Dante menyipitkan mata. "Dan kau pikir kau bisa memperbaikinya?"
"Aku sudah melakukannya," Elena tersenyum miring, senyum yang biasanya membuat lawan bisnisnya gemetar. "Aku baru saja merestrukturisasi protokol keamanan digitalmu. Dan sebagai bonus, aku sudah mengatur jadwal shift pengawalmu agar lebih efisien. Franco—maksudku Jono—sekarang adalah Kepala Logistik karena dia punya bakat terpendam dalam manajemen inventaris."
Pintu besi ruangan terbuka, dan Franco masuk dengan wajah yang tampak lelah. Dia membawa nampan berisi dua cangkir kopi espresso. "Bos, tim di lapangan melapor bahwa—"
"Berhenti di sana, Franco," Elena memotong dengan nada bicara seorang CEO yang sedang memimpin rapat pemegang saham. "Berdasarkan analisis postur tubuhmu kemarin, pusat gravitasimu tidak stabil. Kau terlalu banyak menggunakan otot bisep dan kurang melatih core. Ini mempengaruhi kecepatan reaksimu saat menarik pelatuk sebesar 0,8 detik."
Franco berkedip bingung, menatap Dante seolah meminta perlindungan. "Bos, apa yang dia bicarakan?"
"Dia sedang melakukan audit pada nyawamu, Franco," Dante menyeringai, mulai merasa terhibur dengan kegilaan Elena.
"Mulai besok jam lima pagi," Elena melanjutkan tanpa memedulikan tatapan aneh mereka, "seluruh pengawal di bunker ini harus mengikuti sesi latihan fungsional yang sudah kurancang.
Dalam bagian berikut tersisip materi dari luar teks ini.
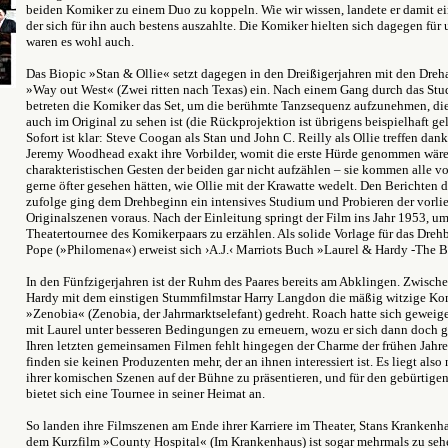
beiden Komiker zu einem Duo zu koppeln. Wie wir wissen, landete er damit ein
der sich für ihn auch bestens auszahlte. Die Komiker hielten sich dagegen für
waren es wohl auch.
Das Biopic »Stan & Ollie« setzt dagegen in den Dreißigerjahren mit den Dreh
»Way out West« (Zwei ritten nach Texas) ein. Nach einem Gang durch das St
betreten die Komiker das Set, um die berühmte Tanzsequenz aufzunehmen, d
auch im Original zu sehen ist (die Rückprojektion ist übrigens beispielhaft ge
Sofort ist klar: Steve Coogan als Stan und John C. Reilly als Ollie treffen da
Jeremy Woodhead exakt ihre Vorbilder, womit die erste Hürde genommen wär
charakteristischen Gesten der beiden gar nicht aufzählen – sie kommen alle v
gerne öfter gesehen hätten, wie Ollie mit der Krawatte wedelt. Den Berichten d
zufolge ging dem Drehbeginn ein intensives Studium und Probieren der vorl
Originalszenen voraus. Nach der Einleitung springt der Film ins Jahr 1953, um
Theatertournee des Komikerpaars zu erzählen. Als solide Vorlage für das Dreh
Pope (»Philomena«) erweist sich ›A.J.‹ Marriots Buch »Laurel & Hardy -The Br
In den Fünfzigerjahren ist der Ruhm des Paares bereits am Abklingen. Zwisch
Hardy mit dem einstigen Stummfilmstar Harry Langdon die mäßig witzige K
»Zenobia« (Zenobia, der Jahrmarktselefant) gedreht. Roach hatte sich geweige
mit Laurel unter besseren Bedingungen zu erneuern, wozu er sich dann doch 
Ihren letzten gemeinsamen Filmen fehlt hingegen der Charme der frühen Jahre
finden sie keinen Produzenten mehr, der an ihnen interessiert ist. Es liegt also
ihrer komischen Szenen auf der Bühne zu präsentieren, und für den gebürtige
bietet sich eine Tournee in seiner Heimat an.
So landen ihre Filmszenen am Ende ihrer Karriere im Theater, Stans Krankenh
dem Kurzfilm »County Hospital« (Im Krankenhaus) ist sogar mehrmals zu sehe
Aku menyebutnya 'Tactical Movement Optimization'. Secara teknis, ini mirip dengan Zumba, tapi dengan fokus pada pemindahan berat badan untuk efisiensi menembak. Dan tidak ada lagi latte. Dari sudut pandang nutrisi, kafein berlebih akan membuat tangan kalian gemetar saat membidik."
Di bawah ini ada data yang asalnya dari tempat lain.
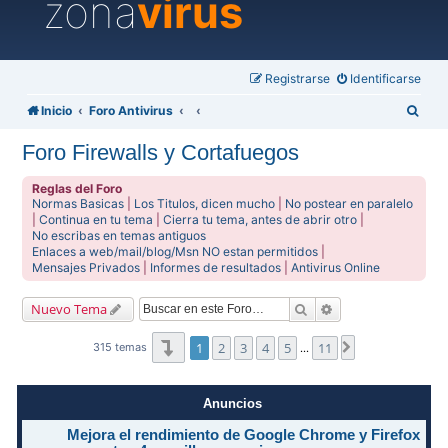
zona
virus
Registrarse
Identificarse
B
Inicio
Foro Antivirus
u
Foro Firewalls y Cortafuegos
s
c
Reglas del Foro
Normas Basicas
|
Los Titulos, dicen mucho
|
No postear en paralelo
a
|
Continua en tu tema
|
Cierra tu tema, antes de abrir otro
|
No escribas en temas antiguos
r
Enlaces a web/mail/blog/Msn NO estan permitidos
|
Mensajes Privados
|
Informes de resultados
|
Antivirus Online
Buscar
Búsqueda avanzad
Nuevo Tema
Página
1
de
11
1
2
3
4
5
11
Siguiente
315 temas
…
Anuncios
Mejora el rendimiento de Google Chrome y Firefox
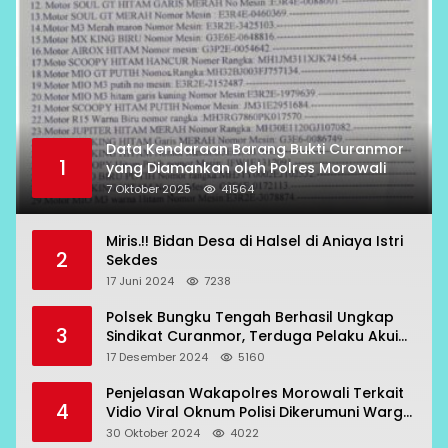
Data Kendaraan Barang Bukti Curanmor
1
yang Diamankan oleh Polres Morowali
7 Oktober 2025
41564
Miris.!! Bidan Desa di Halsel di Aniaya Istri
2
Sekdes
17 Juni 2024
7238
Polsek Bungku Tengah Berhasil Ungkap
3
Sindikat Curanmor, Terduga Pelaku Akui
Beraksi di 7 Lokasi
17 Desember 2024
5160
Penjelasan Wakapolres Morowali Terkait
4
Vidio Viral Oknum Polisi Dikerumuni Warga
Bahodopi
30 Oktober 2024
4022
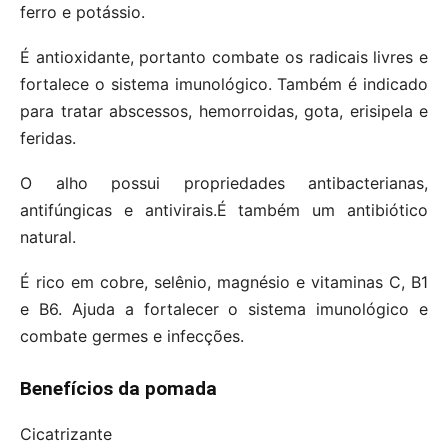
ferro e potássio.
É antioxidante, portanto combate os radicais livres e
fortalece o sistema imunológico. Também é indicado
para tratar abscessos, hemorroidas, gota, erisipela e
feridas.
O alho possui propriedades antibacterianas,
antifúngicas e antivirais.É também um antibiótico
natural.
É rico em cobre, selênio, magnésio e vitaminas C, B1
e B6. Ajuda a fortalecer o sistema imunológico e
combate germes e infecções.
Benefícios da pomada
Cicatrizante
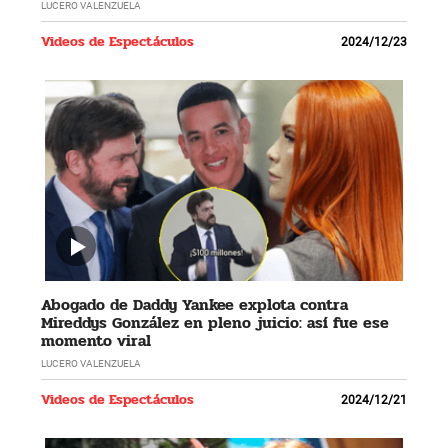
LUCERO VALENZUELA
Videos de Espectáculos
2024/12/23
Abogado de Daddy Yankee explota contra
Mireddys González en pleno juicio: así fue ese
momento viral
LUCERO VALENZUELA
Videos de Espectáculos
2024/12/21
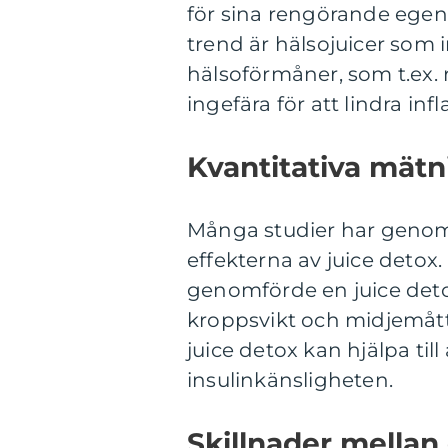
för sina rengörande ege
trend är hälsojuicer som 
hälsoförmåner, som t.ex. r
ingefära för att lindra in
Kvantitativa mätn
Många studier har genomf
effekterna av juice detox
genomförde en juice deto
kroppsvikt och midjemått 
juice detox kan hjälpa til
insulinkänsligheten.
Skillnader mellan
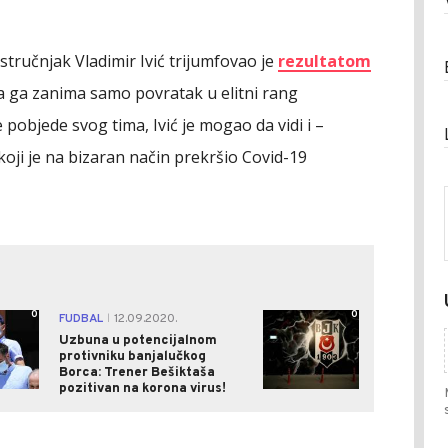
stručnjak Vladimir Ivić trijumfovao je
rezultatom
a ga zanima samo povratak u elitni rang
pobjede svog tima, Ivić je mogao da vidi i –
koji je na bizaran način prekršio Covid-19
0
0
FUDBAL
12.09.2020.
|
Uzbuna u potencijalnom
protivniku banjalučkog
Borca: Trener Bešiktaša
pozitivan na korona virus!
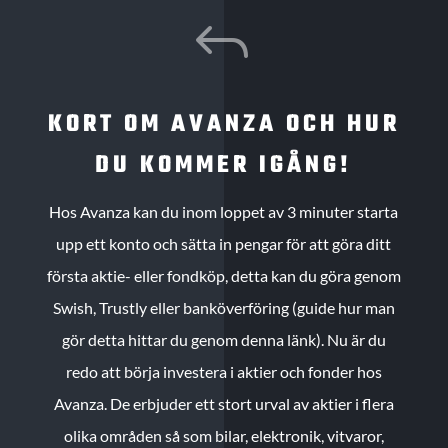
J
KORT OM AVANZA OCH HUR
DU KOMMER IGÅNG!
Hos Avanza kan du inom loppet av 3 minuter starta
upp ett konto och sätta in pengar för att göra ditt
första aktie- eller fondköp, detta kan du göra genom
Swish, Trustly eller banköverföring (guide hur man
gör detta hittar du genom denna länk). Nu är du
redo att börja investera i aktier och fonder hos
Avanza. De erbjuder ett stort urval av aktier i flera
olika områden så som bilar, elektronik, vitvaror,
"Zumba?" Franco menjatuhkan sendok kopinya. "Nona, saya adalah seorang pembunuh bayaran, bukan instruktur aerobik di mall."
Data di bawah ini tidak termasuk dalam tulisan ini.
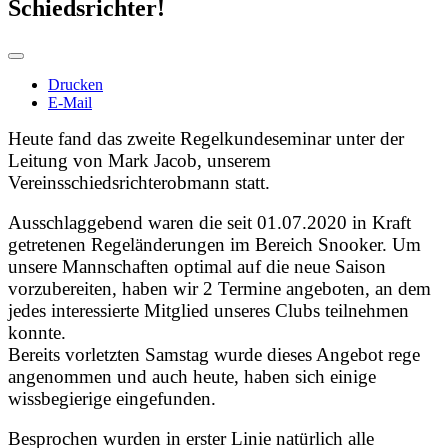
Schiedsrichter!
Drucken
E-Mail
Heute fand das zweite Regelkundeseminar unter der
Leitung von Mark Jacob, unserem
Vereinsschiedsrichterobmann statt.
Ausschlaggebend waren die seit 01.07.2020 in Kraft
getretenen Regeländerungen im Bereich Snooker. Um
unsere Mannschaften optimal auf die neue Saison
vorzubereiten, haben wir 2 Termine angeboten, an dem
jedes interessierte Mitglied unseres Clubs teilnehmen
konnte.
Bereits vorletzten Samstag wurde dieses Angebot rege
angenommen und auch heute, haben sich einige
wissbegierige eingefunden.
Besprochen wurden in erster Linie natürlich alle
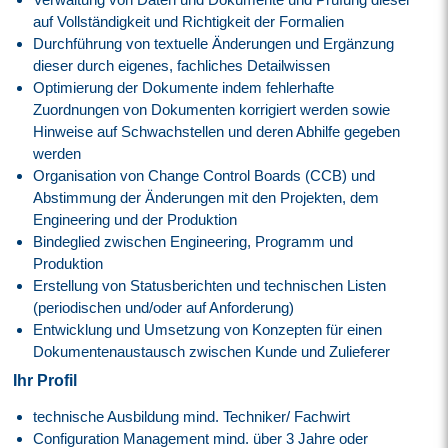
auf Vollständigkeit und Richtigkeit der Formalien
Durchführung von textuelle Änderungen und Ergänzung
dieser durch eigenes, fachliches Detailwissen
Optimierung der Dokumente indem fehlerhafte
Zuordnungen von Dokumenten korrigiert werden sowie
Hinweise auf Schwachstellen und deren Abhilfe gegeben
werden
Organisation von Change Control Boards (CCB) und
Abstimmung der Änderungen mit den Projekten, dem
Engineering und der Produktion
Bindeglied zwischen Engineering, Programm und
Produktion
Erstellung von Statusberichten und technischen Listen
(periodischen und/oder auf Anforderung)
Entwicklung und Umsetzung von Konzepten für einen
Dokumentenaustausch zwischen Kunde und Zulieferer
Ihr Profil
technische Ausbildung mind. Techniker/ Fachwirt
Configuration Management mind. über 3 Jahre oder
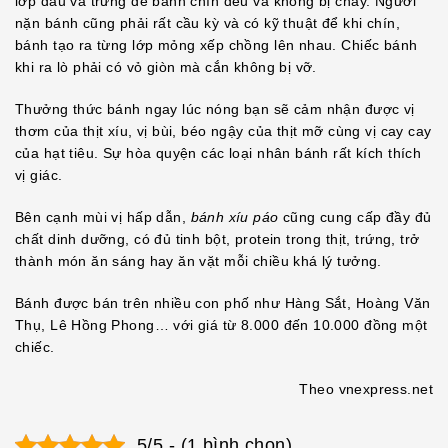
lớp dầu và trứng để bánh chín đều và không bị cháy. Người
nặn bánh cũng phải rất cầu kỳ và có kỹ thuật để khi chín,
bánh tạo ra từng lớp mỏng xếp chồng lên nhau. Chiếc bánh
khi ra lò phải có vỏ giòn mà cắn không bị vỡ.
Thưởng thức bánh ngay lúc nóng bạn sẽ cảm nhận được vị
thơm của thịt xíu, vị bùi, béo ngậy của thịt mỡ cùng vị cay cay
của hạt tiêu. Sự hòa quyện các loại nhân bánh rất kích thích
vị giác.
Bên cạnh mùi vị hấp dẫn,
bánh xíu páo
cũng cung cấp đầy đủ
chất dinh dưỡng, có đủ tinh bột, protein trong thịt, trứng, trở
thành món ăn sáng hay ăn vặt mỗi chiều khá lý tưởng.
Bánh được bán trên nhiều con phố như Hàng Sắt, Hoàng Văn
Thụ, Lê Hồng Phong… với giá từ 8.000 đến 10.000 đồng một
chiếc.
Theo vnexpress.net
5/5 - (1 bình chọn)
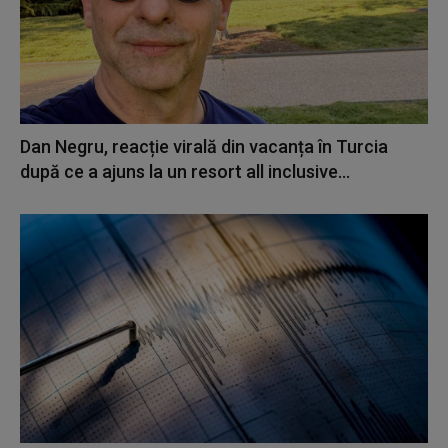
Dan Negru, reacție virală din vacanța în Turcia
după ce a ajuns la un resort all inclusive...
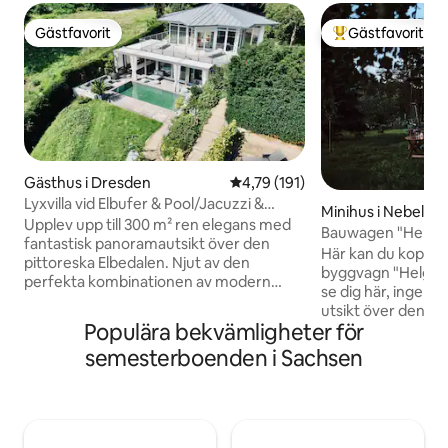
Gästfavorit
Gästfavorit
Gästfavorit
Populär gästfavor
Gästhus i Dresden
4,79 av 5 i genomsnittligt bet
4,79 (191)
Lyxvilla vid Elbufer & Pool/Jacuzzi &
Minihus i Nebelsc
Partychalet
Upplev upp till 300 m² ren elegans med
Bauwagen "Helga
fantastisk panoramautsikt över den
Här kan du koppla 
pittoreska Elbedalen. Njut av den
byggvagn "Helgard
perfekta kombinationen av modern
se dig här, ingen t
komfort och unikt läge – bara några steg
utsikt över denna p
från floden. Lyx på Elbes stränder –
Populära bekvämligheter för
själv. Det enkla liv
modern komfort med panoramautsikt
koppla av på. Se m
semesterboenden i Sachsen
över Elbedalen. 🌿 Terrass med designad
tända eld, duscha
lounge 🏊 Infällbar pool och ångbastu 🔥
äppelträdet (campi
XXL BBQ utomhuskök 🍷 På begäran:
slösa bort hela da
historisk bodega/bar i Chalet 1888 Din
ägg och hembakad
eleganta tillflyktsort i Dresden – exklusiv
bästa: badsjön ligg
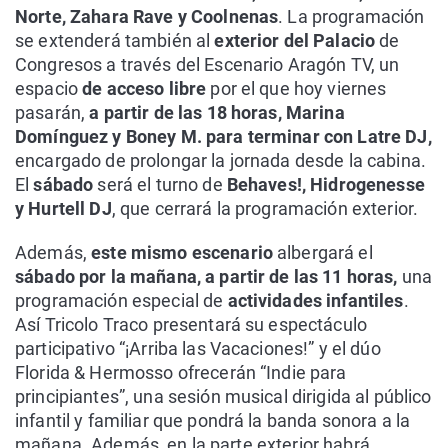
Norte, Zahara Rave y Coolnenas
. La programación
se extenderá también al
exterior del Palacio
de
Congresos a través del Escenario Aragón TV, un
espacio
de acceso libre
por el que hoy viernes
pasarán,
a partir de las 18 horas, Marina
Domínguez y Boney M. para terminar con Latre DJ,
encargado de prolongar la jornada desde la cabina.
El
sábado
será el turno de
Behaves!, Hidrogenesse
y Hurtell DJ
, que cerrará la programación exterior.
Además,
este mismo escenario
albergará el
sábado por la mañana, a partir de las 11 horas,
una
programación especial de
actividades infantiles
.
Así Tricolo Traco presentará su espectáculo
participativo “¡Arriba las Vacaciones!” y el dúo
Florida & Hermosso ofrecerán “Indie para
principiantes”, una sesión musical dirigida al público
infantil y familiar que pondrá la banda sonora a la
mañana. Además, en la parte exterior habrá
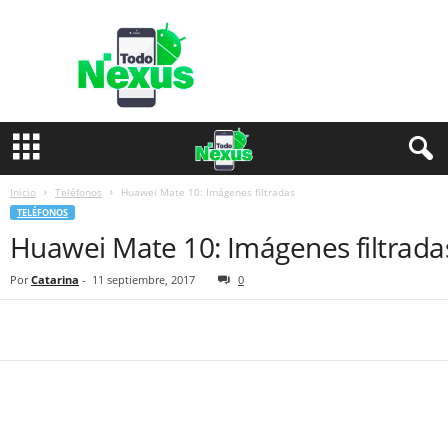
T
o
d
o
N
e
x
u
s
Inicio
Teléfonos
Huawei Mate 10: Imágenes filtradas
TELÉFONOS
Huawei Mate 10: Imágenes filtrada
Por
Catarina
-
11 septiembre, 2017
0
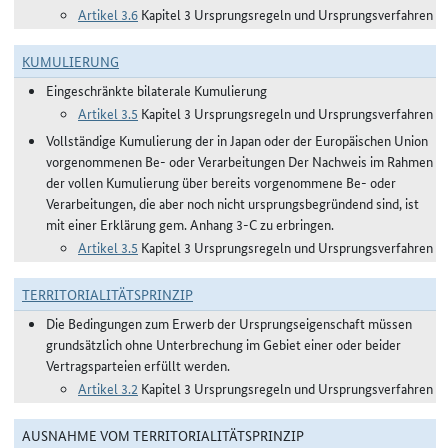
Artikel 3.6
Kapitel 3 Ursprungsregeln und Ursprungsverfahren
KUMULIERUNG
Eingeschränkte bilaterale Kumulierung
Artikel 3.5
Kapitel 3 Ursprungsregeln und Ursprungsverfahren
Vollständige Kumulierung der in Japan oder der Europäischen Union
vorgenommenen Be- oder Verarbeitungen Der Nachweis im Rahmen
der vollen Kumulierung über bereits vorgenommene Be- oder
Verarbeitungen, die aber noch nicht ursprungsbegründend sind, ist
mit einer Erklärung gem. Anhang 3-C zu erbringen.
Artikel 3.5
Kapitel 3 Ursprungsregeln und Ursprungsverfahren
TERRITORIALITÄTSPRINZIP
Die Bedingungen zum Erwerb der Ursprungseigenschaft müssen
grundsätzlich ohne Unterbrechung im Gebiet einer oder beider
Vertragsparteien erfüllt werden.
Artikel 3.2
Kapitel 3 Ursprungsregeln und Ursprungsverfahren
AUSNAHME VOM TERRITORIALITÄTSPRINZIP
"Jika kau ingin tetap menjadi pembunuh bayaran yang hidup, kau akan mengikuti jadwal ini," Elena mendorong sebuah tablet ke arah Franco. "Aku sudah mengunggah jadwalnya ke perangkat kalian semua. Abaikan, dan aku akan membekukan akses kalian ke rekening bonus bulanan."
Dante memijat pangkal hidungnya. "Kau mengubah organisasi mafiaku menjadi startup teknologi?"
"Aku membuatnya menjadi mesin yang menghasilkan profit, Dante. Bukan sekadar perkumpulan pria pemarah dengan jas hitam." Elena kembali duduk, mengetikkan sesuatu di keyboard. "Oh, dan satu lagi. Aku sudah memesankan mesin kopi espresso otomatis yang baru. Kopi buatan anak buahmu rasanya seperti air aki."
Dante menarik kursi Elena, memutar wanita itu agar menghadapnya. Jarak mereka begitu dekat hingga Dante bisa melihat pantulan dirinya di mata biru Elena yang tajam.
"Kau sangat berani, Elena. Kau lupa bahwa kau di sini karena aku menjamin nyawamu."
"Dan aku memberikanmu otakku sebagai imbalannya. Itu namanya merger yang saling menguntungkan," Elena tidak mundur sedikit pun. "Sekarang, jika kau tidak keberatan, Don Valenti... aku punya beberapa kebijakan baru yang harus diterapkan. Mulai besok, tidak ada lagi yang merokok di dalam ruangan. Itu merusak sistem pendingin serverku."
Dante menatap Elena lama, mencoba mencari ketakutan di wajah itu, namun yang ia temukan hanyalah tekad baja. Perlahan, seringai tipis muncul di sudut bibir Dante.
"Baiklah, Elena. Lakukan sesukamu pada sistem ini. Tapi ingat satu hal..." Dante mengulurkan tangan, menyelipkan sehelai rambut Elena ke belakang telinganya dengan gerakan yang sangat pelan dan intim. "...dalam Blood Pact ini, aku tetaplah pemegang saham mayoritas. Jika kau melampaui batas, aku sendiri yang akan melakukan 'likuidasi' padamu."
Elena merasakan sengatan listrik dari sentuhan itu, tapi dia hanya tersenyum dingin. "Kita lihat saja siapa yang akan melikuidasi siapa, Dante." Elena melenggang pergi meningalkan Dante.
Sedangkan Dante tersenyum miring mendengar jawaban Elena. "Gadis yang menarik." Gumam nya.
Sedangkan Elena kini sedang terbaring di kamar nya dengan perasaan yang aneh, ada sesuatu yang dia rasakan saat Dante menyelipkan rambutnya tadi. Tapi rasa ini berbeda dengan yang kemarin ia rasakan saat Dante memeluk nya terjun dari lantai 40.
"Ada apa denganku?" Tanya nya pada diri sendiri.